Your objective: Starting at the line containing "Complete as frases com a forma correta." and stopping after the line containing "quan trọng về quốc phòng an ninh", write those lines out again with "rapaz" changed to "menino" and nothing else altered.

Task inputs:
►

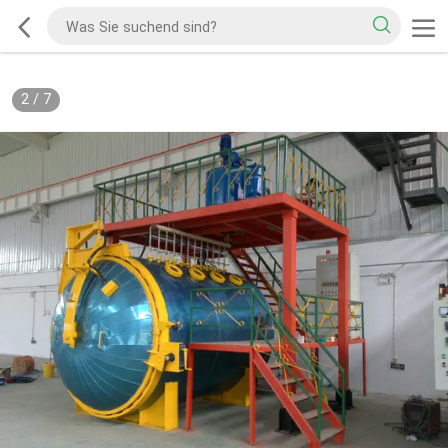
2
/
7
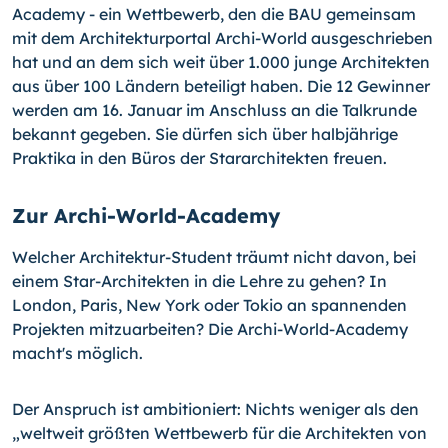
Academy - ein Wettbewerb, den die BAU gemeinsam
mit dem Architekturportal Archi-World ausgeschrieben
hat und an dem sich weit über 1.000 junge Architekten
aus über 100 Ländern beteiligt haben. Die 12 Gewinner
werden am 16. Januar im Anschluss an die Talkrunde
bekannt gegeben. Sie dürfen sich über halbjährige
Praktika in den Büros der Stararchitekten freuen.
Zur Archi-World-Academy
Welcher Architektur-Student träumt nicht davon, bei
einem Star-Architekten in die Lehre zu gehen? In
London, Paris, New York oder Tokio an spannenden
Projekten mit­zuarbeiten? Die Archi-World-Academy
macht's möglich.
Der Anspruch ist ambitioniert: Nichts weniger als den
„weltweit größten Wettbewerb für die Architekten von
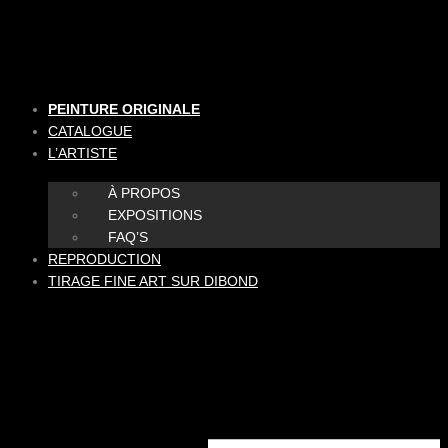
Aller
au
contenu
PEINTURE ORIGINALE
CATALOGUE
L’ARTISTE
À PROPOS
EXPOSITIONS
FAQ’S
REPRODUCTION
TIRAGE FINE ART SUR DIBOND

◄
►

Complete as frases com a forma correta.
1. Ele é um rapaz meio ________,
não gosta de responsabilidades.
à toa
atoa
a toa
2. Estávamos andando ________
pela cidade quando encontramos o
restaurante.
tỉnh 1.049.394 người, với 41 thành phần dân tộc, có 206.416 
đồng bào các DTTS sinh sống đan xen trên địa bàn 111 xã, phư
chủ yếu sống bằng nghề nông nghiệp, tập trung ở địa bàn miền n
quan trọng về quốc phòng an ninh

◄

Reply to the task:
Complete as frases com a forma correta.
1. Ele é um menino meio ________,
não gosta de responsabilidades.
à toa
atoa
a toa
2. Estávamos andando ________
pela cidade quando encontramos o
restaurante.
tỉnh 1.049.394 người, với 41 thành phần dân tộc, có 206.416 
đồng bào các DTTS sinh sống đan xen trên địa bàn 111 xã, phư
chủ yếu sống bằng nghề nông nghiệp, tập trung ở địa bàn miền n
quan trọng về quốc phòng an ninh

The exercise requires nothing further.